A host of plants of various species and sizes will be offered including shrubs, ornamentals, vegetables, fruits, berries, annuals, and perennials.

All plants offered for sale have been propagated locally. There are numerous advantages in buying locally propagated plants including:

• less stress on the plant caused by traveling long distances from a commercial grower to market

• superior quality control because each plant was tended by a single individual during its propagation period

• Assurance that all plants were grown organically

Additionally, many of the plants offered for sale are native varieties. Not all non-native plants are bad, but many are considered to be invasive. Inclusion of numerous native plants in your garden and landscape generally provide the following benefits:

• Use less water

• Require less maintenance

• Reduce the need for pesticides

• Provide wildlife habitat

• Support local ecology

The (county deleted) County Master Gardeners are a non-profit, 501c3 group of trained volunteers, operating under the aegis of the University of California. Their mission is to:

• educate the public about sustainable organic gardening practices and  principles.

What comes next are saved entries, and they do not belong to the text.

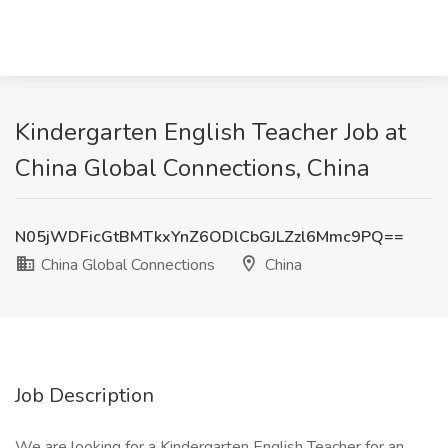
Kindergarten English Teacher Job at
China Global Connections, China
N05jWDFicGtBMTkxYnZ6ODlCbGJLZzl6Mmc9PQ==
China Global Connections
China
Job Description
We are looking for a Kindergarten English Teacher for an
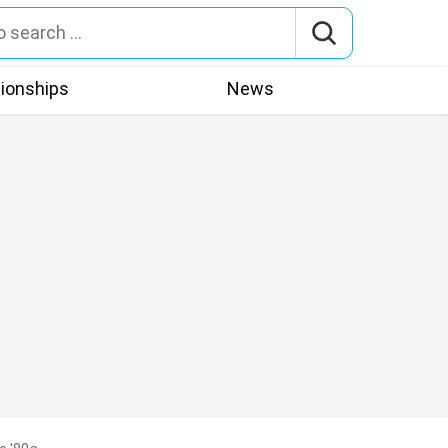
tionships
News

• provide consultative services to the general public regarding plant, insect, and pest identification.

• provide guidance for sensible, sound pest management and weed eradication practices.

All proceeds of this plant sale - as well as the fall plant sale, support the numerous activities of the Master Gardener program.

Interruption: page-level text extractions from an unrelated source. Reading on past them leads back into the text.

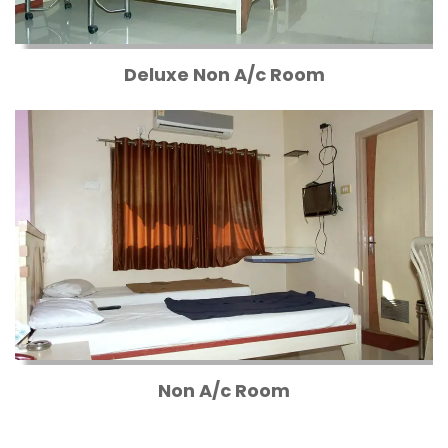
Deluxe Non A/c Room
Non A/c Room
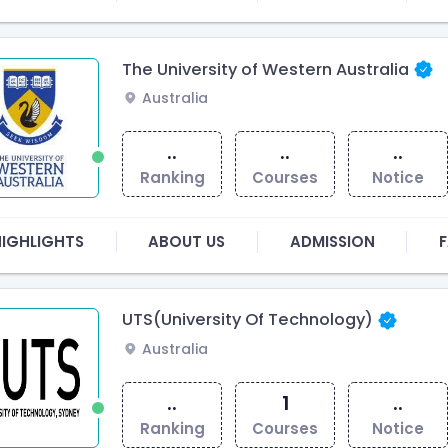
The University of Western Australia
Australia
..
..
..
Ranking
Courses
Notice
HIGHLIGHTS
ABOUT US
ADMISSION
F
UTS(University Of Technology)
Australia
..
1
..
Ranking
Courses
Notice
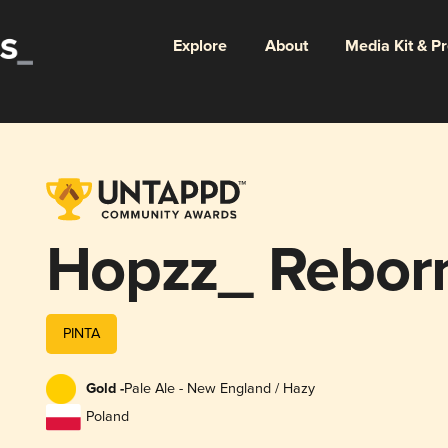
Explore
About
Media Kit & P
Hopzz_ Rebor
PINTA
Gold -
Pale Ale - New England / Hazy
Poland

You’ll want to make this a must attend event on your calendar.

We look forward to meeting you and discussing gardening related issues. Local Master Gardeners will be on site to assist you with plant selection as well as to answer any questions you might have.

We hope to see you on Saturday May 8. We’ll set aside some
plants for you." 

Excuse me for a minute, while I get the Visine.
In the do-it-in-a-hurry world of journalism, the easier you make it for those on the receiving end, the better the chance you'll get positive results. I'm willing to give you 15-30 seconds on the radio (about the length of that first example). Newspapers will limit you to one column inch. Or less.

And you can make it easy for editors, broadcasters and website managers by structuring your public service announcement using the journalistically famous "Five W's and the H", in this order:

For example:
When? Sunday, April 29, 1-3 p.m.
What? Arboretum Nature Discovery Drop-in
Where? Wyatt Deck, Old Davis Road, UC Davis
Who and Why? Naturalists of all ages are invited to visit the UC Davis Arboretum for a special chance to explore, observe, investigate, and enjoy hands-on activities. Who knows what plant and animal treasures you'll discover when you drop by!  All ages welcome.
How? For more information, please call (530) 752-4880 or visit
Cost? Free

There. Simple. Less than one page. Easy for us, good for you. Thanks, in advance. Please pass this information on to anyone you know who is doing the publicity for a garden club or organization.

Oh, and if you are a for-profit company: buy an ad. Thanks again.


  1. Great advice, Fred! It's most appreciated. Remember to include "how much" -- even if it's free, mention that. (Free is a wonderful price point.) Thanks again!

  2. Thanks for this, Farmer Fred! I'm a newly "elected" (i.e., "leaned on to do my bit") official of a worthy non-profit, just about to launch into my first efforts in promoting garden events. I especially liked your examples - I really get it!